Greek PM Alexis Tsipras announces resignation, calls for snap election
“We need to know whether the government has or does not have a majority”, Energy Minister Panos Skourletis told ERT, according to local media reports.
He is standing down after only seven months in office, in the face of fierce criticism from the “Left Platform” within his ruling Syriza party after accepting fresh austerity measures for a new bailout deal with the worldwide creditors to avoid crashing out of the euro currency.
“Swift elections in Greece can be a way to broaden support for ESM stability support programme just signed by PM Tsipras on behalf of Greece“, Martin Selmayr said in a tweet.
Tsipras has long argued that Greece will never be able to repay all its debts and wants some to be written off. While the euro zone favours merely delaying interest and principal repayments, Tsipras could still present any debt relief moves as an achievement to the electorate. His announcement came on the same day Greece received its first installment of a new bailout and paid a $3.2 billion bill.
Because Mr Tsipras’ government has been in power for less than 12 months, opposition parties would be given three days to try and form a government – but if they fail, a general election will be called by the president. “In a while I will visit the president and hand in my resignation and that of the government”.
Tsipras’s resignation not only paves the way for a new election but also sets the stage for the nation’s first-ever female prime minister.
Early on Thursday, as rumors began to circulate that Mr. Tsipras would call for early elections, Finance Minister Euclid Tsakalotos, speaking in Parliament, said early elections would not lead to political instability and called on Greeks to return their savings to banks. His coalition government has the support of less 120 members of the 300-seat parliament and has to rely on opoposition MPs to pass legislation.

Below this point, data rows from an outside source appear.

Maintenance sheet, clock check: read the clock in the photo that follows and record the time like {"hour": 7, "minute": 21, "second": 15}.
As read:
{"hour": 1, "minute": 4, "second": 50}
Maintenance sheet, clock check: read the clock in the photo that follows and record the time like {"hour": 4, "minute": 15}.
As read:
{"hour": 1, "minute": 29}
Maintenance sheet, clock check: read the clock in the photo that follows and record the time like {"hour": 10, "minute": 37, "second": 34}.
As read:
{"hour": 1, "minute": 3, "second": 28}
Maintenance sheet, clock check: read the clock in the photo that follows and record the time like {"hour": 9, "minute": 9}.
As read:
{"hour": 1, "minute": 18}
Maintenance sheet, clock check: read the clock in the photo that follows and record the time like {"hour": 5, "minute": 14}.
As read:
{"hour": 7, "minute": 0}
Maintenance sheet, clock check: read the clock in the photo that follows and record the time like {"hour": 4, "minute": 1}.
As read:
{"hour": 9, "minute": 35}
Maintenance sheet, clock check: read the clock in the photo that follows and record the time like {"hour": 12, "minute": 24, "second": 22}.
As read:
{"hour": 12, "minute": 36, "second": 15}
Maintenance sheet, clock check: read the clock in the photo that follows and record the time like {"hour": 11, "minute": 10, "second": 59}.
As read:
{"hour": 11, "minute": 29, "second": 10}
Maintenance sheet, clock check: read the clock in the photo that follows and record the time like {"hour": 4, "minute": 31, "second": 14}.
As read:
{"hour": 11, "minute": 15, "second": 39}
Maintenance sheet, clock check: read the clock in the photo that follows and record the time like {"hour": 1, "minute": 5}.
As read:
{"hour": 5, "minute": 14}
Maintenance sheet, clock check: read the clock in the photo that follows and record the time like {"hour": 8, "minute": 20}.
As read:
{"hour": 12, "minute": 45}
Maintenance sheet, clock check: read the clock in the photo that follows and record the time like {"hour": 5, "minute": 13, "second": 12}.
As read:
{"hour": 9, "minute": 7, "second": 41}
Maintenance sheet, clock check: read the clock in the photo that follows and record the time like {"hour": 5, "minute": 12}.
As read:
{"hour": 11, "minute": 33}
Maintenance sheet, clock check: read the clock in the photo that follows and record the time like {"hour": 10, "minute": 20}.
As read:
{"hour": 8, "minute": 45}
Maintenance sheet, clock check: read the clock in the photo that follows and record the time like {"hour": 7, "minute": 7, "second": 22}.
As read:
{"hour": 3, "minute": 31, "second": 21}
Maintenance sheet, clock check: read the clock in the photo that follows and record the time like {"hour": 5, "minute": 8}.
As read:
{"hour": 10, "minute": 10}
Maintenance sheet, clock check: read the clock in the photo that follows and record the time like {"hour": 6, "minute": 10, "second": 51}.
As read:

You’ll notice he’s trying to get the election over with as quickly as possible-perhaps because he fears the political fallout that will come from implementing the austerity measures demanded by the worldwide community in exchange for the new financial bailout. There are weekly limits on cash withdrawals and Greeks can only transfer up to 500 euros overseas per month.
In a clear dig at rebels within the SYRIZA party, Tsipras spoke of “those who transformed the majority that the people gave us into a parliamentary minority”.